→ **演習問題**:
**A)** 書き方と読者層についての抜粋から、「例に挙げるなら、探偵の長々と」で始まり「まず避けないといけなくって。」に至るまでの部分を、一字一句違えずに引用してください。
**B)** 書き方と読者層についての抜粋を、その最後の文に続けて書き進めてください。

→ **抜粋**:
◆ ◆ ◆ ◆ ◆
描写で顕著になる書き方の問題

 コンテクスト圏と知識階層の問題。


 例に挙げるなら、探偵の長々とした謎解き台詞。あれが冗長で面白くないという人が居る。片方では待ってましたという感じで楽しく読める人も居る。それをお約束と捉えているからという場合も、そもそもでそういう長い文章が心地良いという場合も、千差万別の好みってこともある。


 しかし、書く場合はどれかに絞らんと、全部の要素を詰め込むことは出来ないんよね。描写をするとなったら、描写は好かんという人だけでなく、シンプルな文体が好きという層までごっそり切り落とす覚悟が居る。それは下手すりゃラノベ層全体かも知れないってこと。


 ミステリなんかも昨今は幅広い読者層が確認されるジャンルですけども、それでも細分化すれば、それぞれ日常ミステリ系とか、社会派とか、警察クライムとかで分かれるわけですよ。


『13階段』を読む層を想定して書くのか、『掟上今日子さん』を読む層を想定して書くのかで、文章自体のやれる幅も変わるってことを言いたいわけですわ。両者をミックスして書いたら、双方の読者にそっぽ向かれるわけだから、そういうどっち付かずはまず避けないといけなくって。
◆ ◆ ◆ ◆ ◆
→ **抽出資料**:

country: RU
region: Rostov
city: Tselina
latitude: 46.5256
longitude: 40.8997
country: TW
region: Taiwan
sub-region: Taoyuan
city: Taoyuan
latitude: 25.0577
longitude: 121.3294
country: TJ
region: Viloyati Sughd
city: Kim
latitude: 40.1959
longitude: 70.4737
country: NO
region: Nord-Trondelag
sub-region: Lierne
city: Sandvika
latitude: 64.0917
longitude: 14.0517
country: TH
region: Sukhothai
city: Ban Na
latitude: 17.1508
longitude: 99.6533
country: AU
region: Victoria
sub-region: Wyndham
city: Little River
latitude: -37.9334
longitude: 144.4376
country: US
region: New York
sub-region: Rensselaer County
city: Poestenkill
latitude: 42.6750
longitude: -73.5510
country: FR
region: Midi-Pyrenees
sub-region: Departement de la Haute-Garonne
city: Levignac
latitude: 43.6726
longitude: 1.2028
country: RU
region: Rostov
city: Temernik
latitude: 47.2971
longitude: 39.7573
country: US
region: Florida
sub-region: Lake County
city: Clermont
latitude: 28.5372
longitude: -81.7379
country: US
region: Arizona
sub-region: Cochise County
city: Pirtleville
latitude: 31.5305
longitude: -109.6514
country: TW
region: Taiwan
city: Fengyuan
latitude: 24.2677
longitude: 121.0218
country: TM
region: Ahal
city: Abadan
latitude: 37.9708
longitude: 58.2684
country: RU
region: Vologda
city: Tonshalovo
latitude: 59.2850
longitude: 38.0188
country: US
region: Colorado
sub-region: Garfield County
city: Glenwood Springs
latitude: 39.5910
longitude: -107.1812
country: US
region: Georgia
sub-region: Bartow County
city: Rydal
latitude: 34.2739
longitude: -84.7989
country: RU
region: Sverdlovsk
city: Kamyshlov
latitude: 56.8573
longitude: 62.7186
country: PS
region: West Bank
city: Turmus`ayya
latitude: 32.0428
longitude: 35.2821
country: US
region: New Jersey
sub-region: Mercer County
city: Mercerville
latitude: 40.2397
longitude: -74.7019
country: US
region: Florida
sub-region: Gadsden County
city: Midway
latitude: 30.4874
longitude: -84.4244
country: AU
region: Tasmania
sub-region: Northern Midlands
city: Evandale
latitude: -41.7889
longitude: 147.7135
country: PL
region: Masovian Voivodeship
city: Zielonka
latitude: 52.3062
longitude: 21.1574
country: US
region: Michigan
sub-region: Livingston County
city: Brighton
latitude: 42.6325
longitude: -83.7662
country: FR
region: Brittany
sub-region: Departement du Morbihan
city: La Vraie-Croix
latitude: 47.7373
◆ ◆ ◆ ◆ ◆
→ **演習解答**:
**A)**
例に挙げるなら、探偵の長々とした謎解き台詞。あれが冗長で面白くないという人が居る。片方では待ってましたという感じで楽しく読める人も居る。それをお約束と捉えているからという場合も、そもそもでそういう長い文章が心地良いという場合も、千差万別の好みってこともある。


 しかし、書く場合はどれかに絞らんと、全部の要素を詰め込むことは出来ないんよね。描写をするとなったら、描写は好かんという人だけでなく、シンプルな文体が好きという層までごっそり切り落とす覚悟が居る。それは下手すりゃラノベ層全体かも知れないってこと。


 ミステリなんかも昨今は幅広い読者層が確認されるジャンルですけども、それでも細分化すれば、それぞれ日常ミステリ系とか、社会派とか、警察クライムとかで分かれるわけですよ。


『13階段』を読む層を想定して書くのか、『掟上今日子さん』を読む層を想定して書くのかで、文章自体のやれる幅も変わるってことを言いたいわけですわ。両者をミックスして書いたら、双方の読者にそっぽ向かれるわけだから、そういうどっち付かずはまず避けないといけなくって。

**B)**
 で、前者の13階段寄りにするでも、例えば心理描写をどうするか、こと細かに書くスタイルを取るのか、そこまではやらずに一人称程度で抑えるか、てのも選択するよね。三人称の場合は本当に果てしなく描写は入れ込めるから、どの程度やるかってのも考えないといけないわけですよ。んで、多量にやるでも少なくやるでも、それ相応の問題ってのが都度で立ち上がってくるというね。悩ましい……。


 自作の、『フェイク』ではこれでしくじったと思ってんだから。途中から描写がスカスカになってんのよ。読者にも見抜かれていて、イイネが付いてんのは描写過多なプロローグ辺りってので本当に失敗したなと思ったわけです。(迷ってたから)

 統一すべきだった。描写のレベルは、緻密にやった場合には減量不可ってのを学んだ次第。逆はいいのにねぇ……。(あれは、描写がだんだん減って、シンプルにすることで、場が緊迫してきたってことを表わそうとしたんだけどね。そうではなく、スカスカに、描写で力尽きたと取られていると思います)


 他にも、描写をすると決めたがゆえの問題点が目白押しですだよ。どーしよ。


 注意:描写をしなけりゃ楽かと言えば、しない場合の問題点が、する場合とはまったく違うケースでの問題が山積するのであーる、んだけどね。どっちを取っても、だよ。(描写しない方へ進む気がないので、そっちには触れないってだけね)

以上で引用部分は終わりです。